> [DATA EXTRACT]:
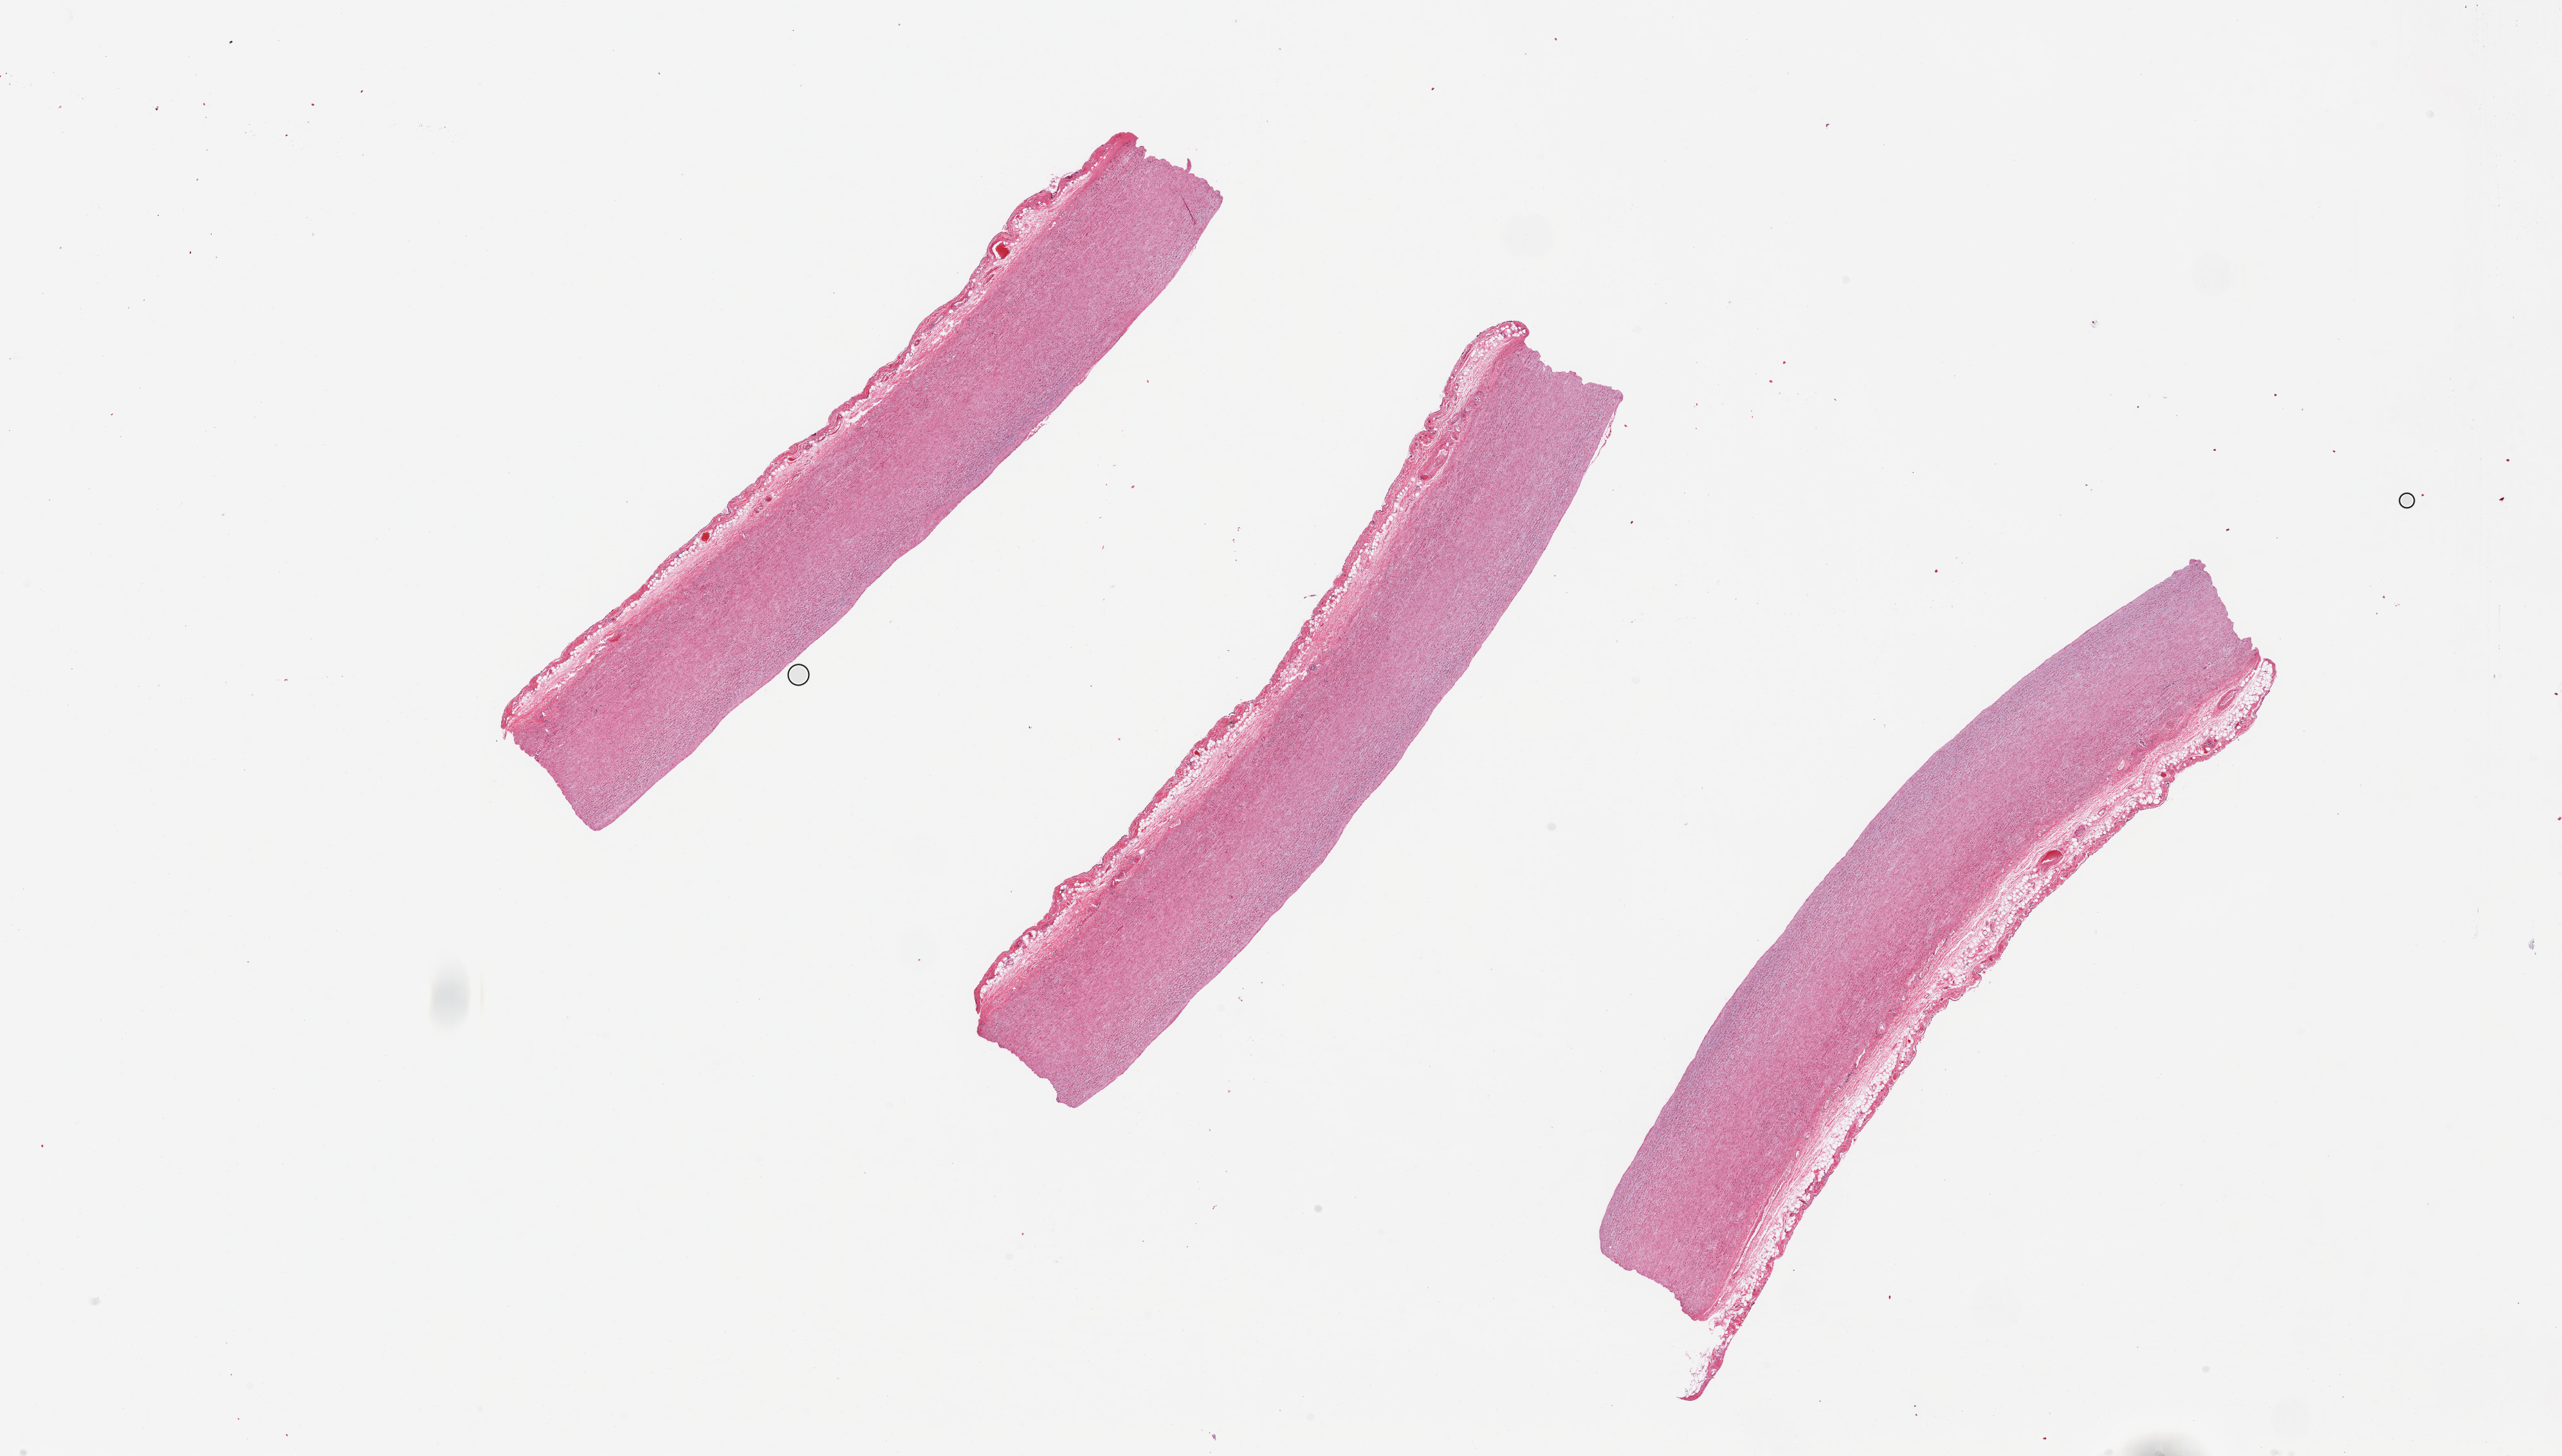
Digitized hematoxylin and eosin (H&E)-stained section, brightfield — a low-resolution overview of the entire scanned area, about 31.5 x 17.9 mm (from a 20x scan), PAXgene-fixed paraffin-embedded (PFPE) section, section of aorta (target tissue), tissue donor sample. Male donor.
Pathologist's review note for this sample: Minimal atherosis.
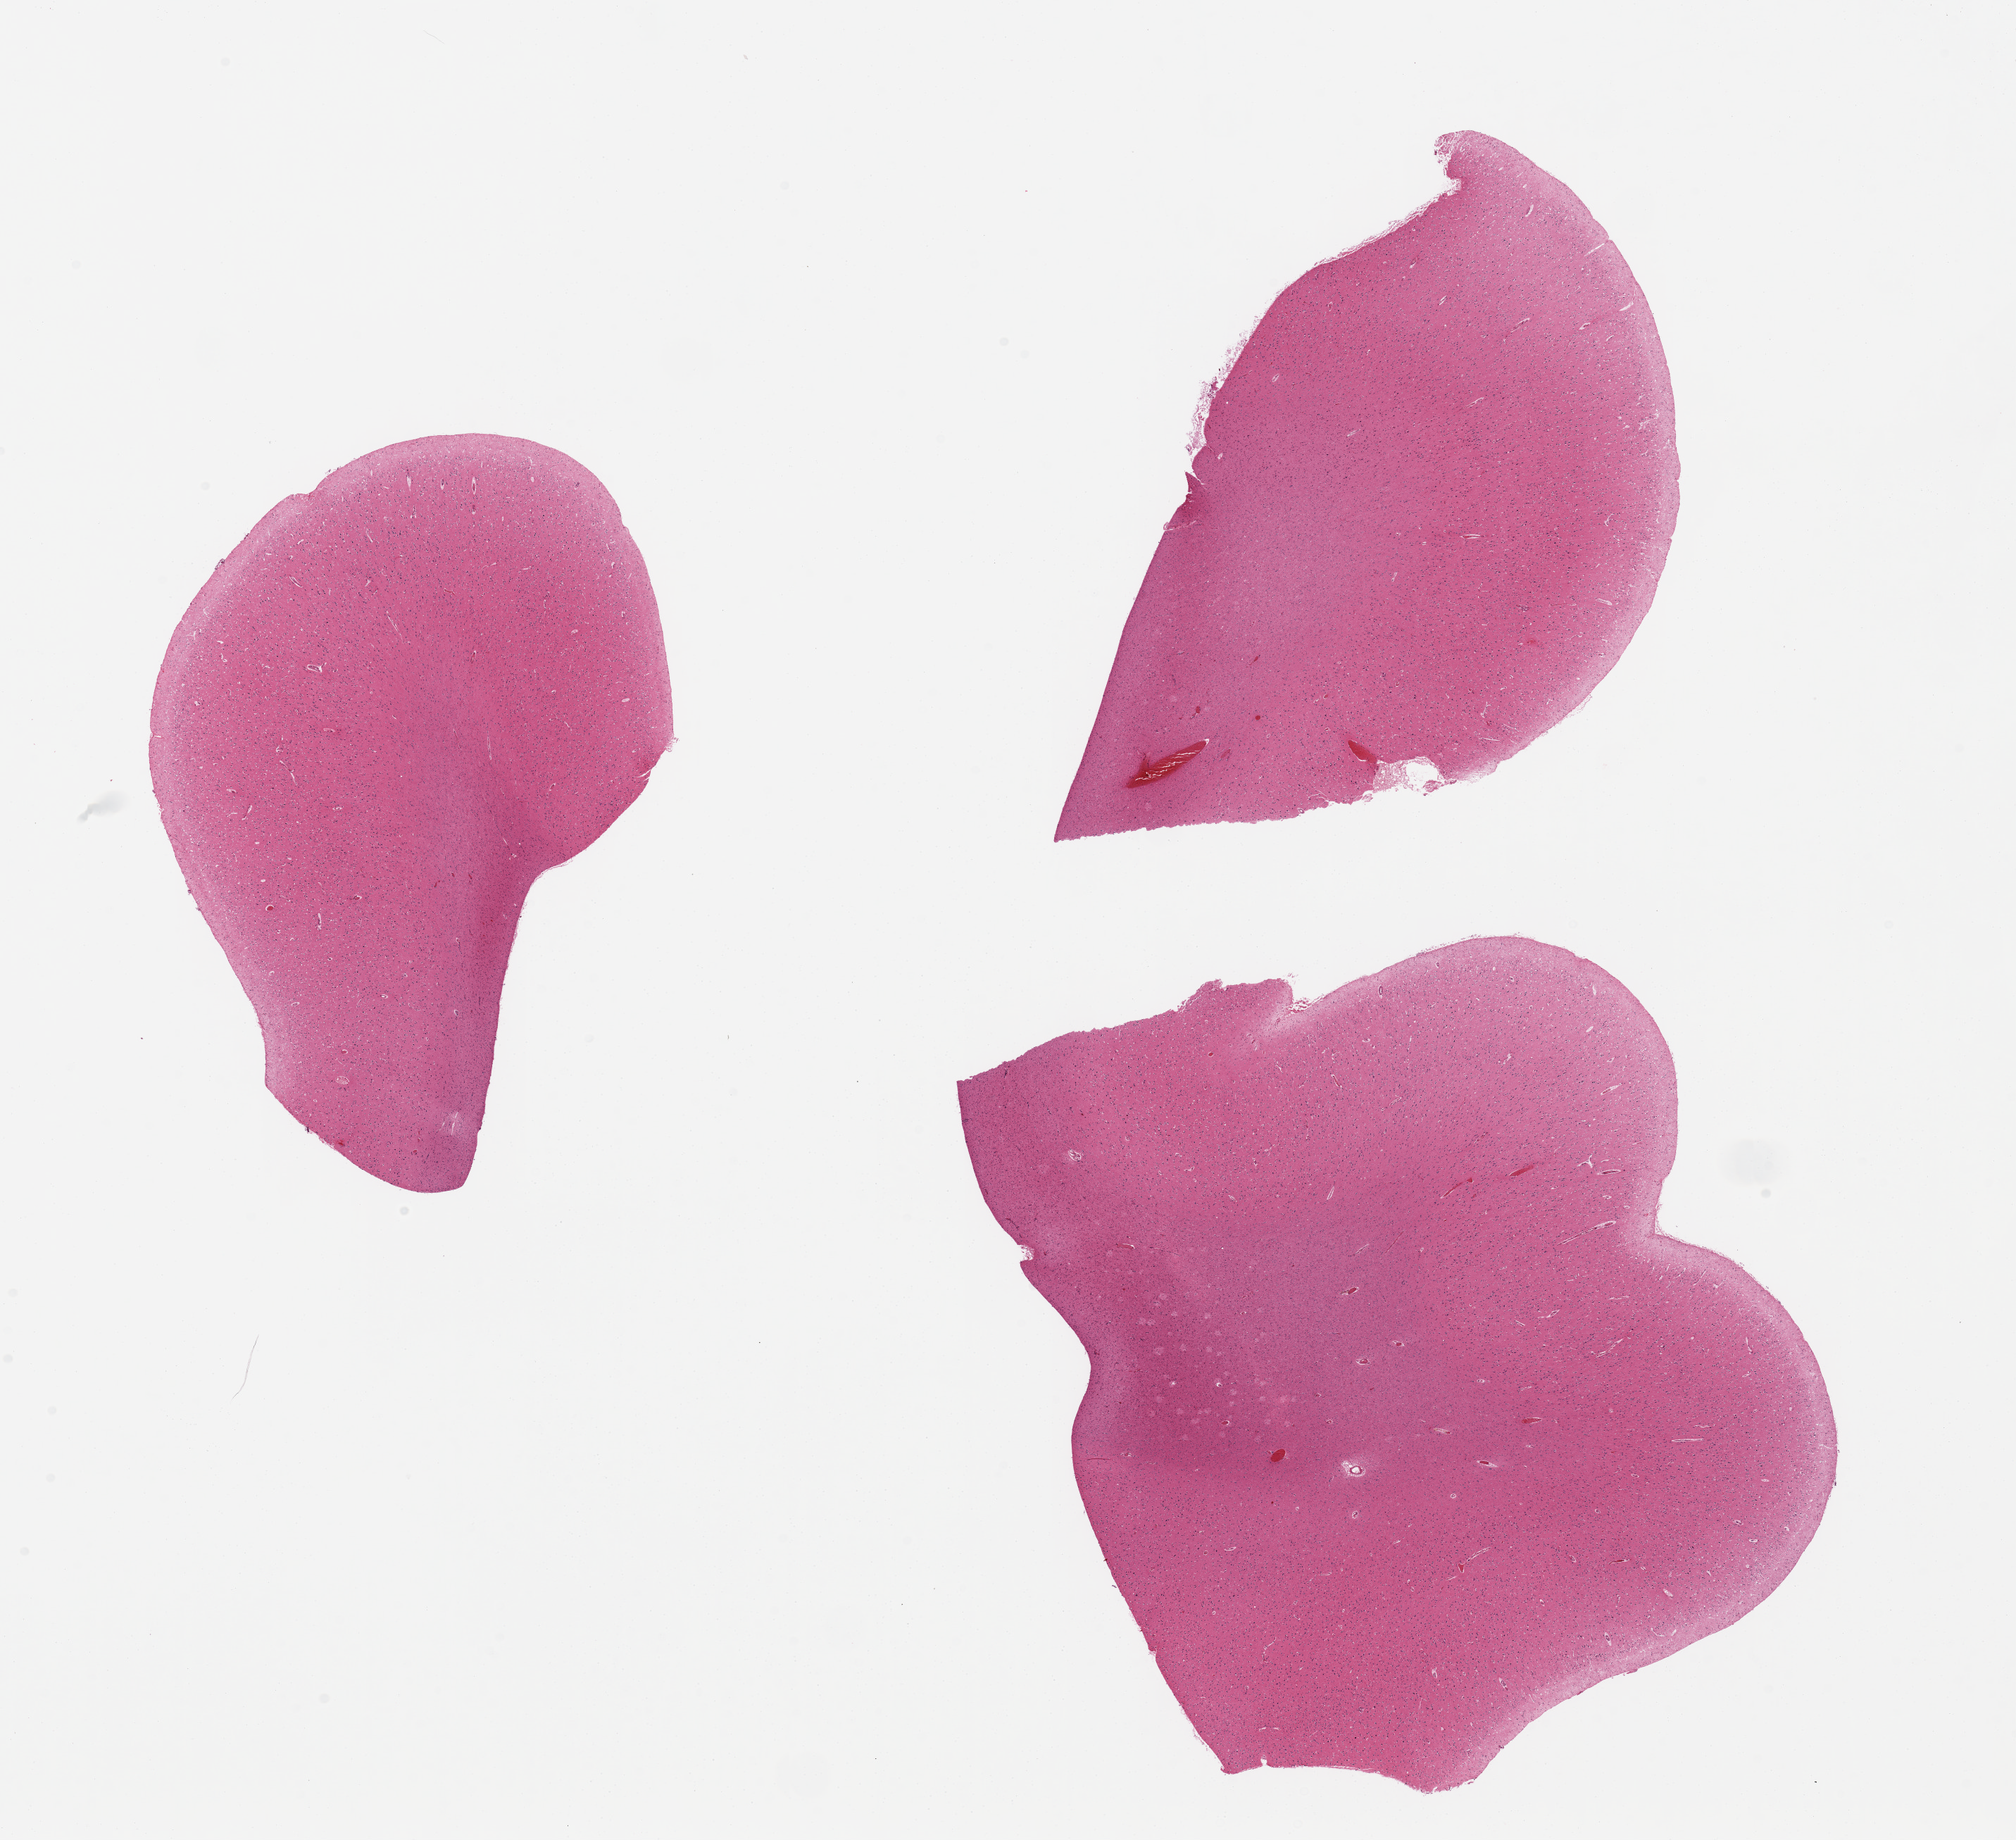
Whole-slide image, H&E stain — low-resolution overview of the scanned area, about 22.6 x 20.7 mm (acquisition: 20x scan); PAXgene-fixed paraffin-embedded (PFPE) section; section of cerebral cortex (target tissue); tissue donor sample. Donor: male.
Pathologist's review note for this sample: 3 pieces.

> [TO DO]: All of the data needs repeating exactly, but the pictures do not.

> [EXPECTED ANSWER]:
Digitized hematoxylin and eosin (H&E)-stained section, brightfield — a low-resolution overview of the entire scanned area, about 31.5 x 17.9 mm (from a 20x scan), PAXgene-fixed paraffin-embedded (PFPE) section, section of aorta (target tissue), tissue donor sample. Male donor.
Pathologist's review note for this sample: Minimal atherosis.
Whole-slide image, H&E stain — low-resolution overview of the scanned area, about 22.6 x 20.7 mm (acquisition: 20x scan); PAXgene-fixed paraffin-embedded (PFPE) section; section of cerebral cortex (target tissue); tissue donor sample. Donor: male.
Pathologist's review note for this sample: 3 pieces.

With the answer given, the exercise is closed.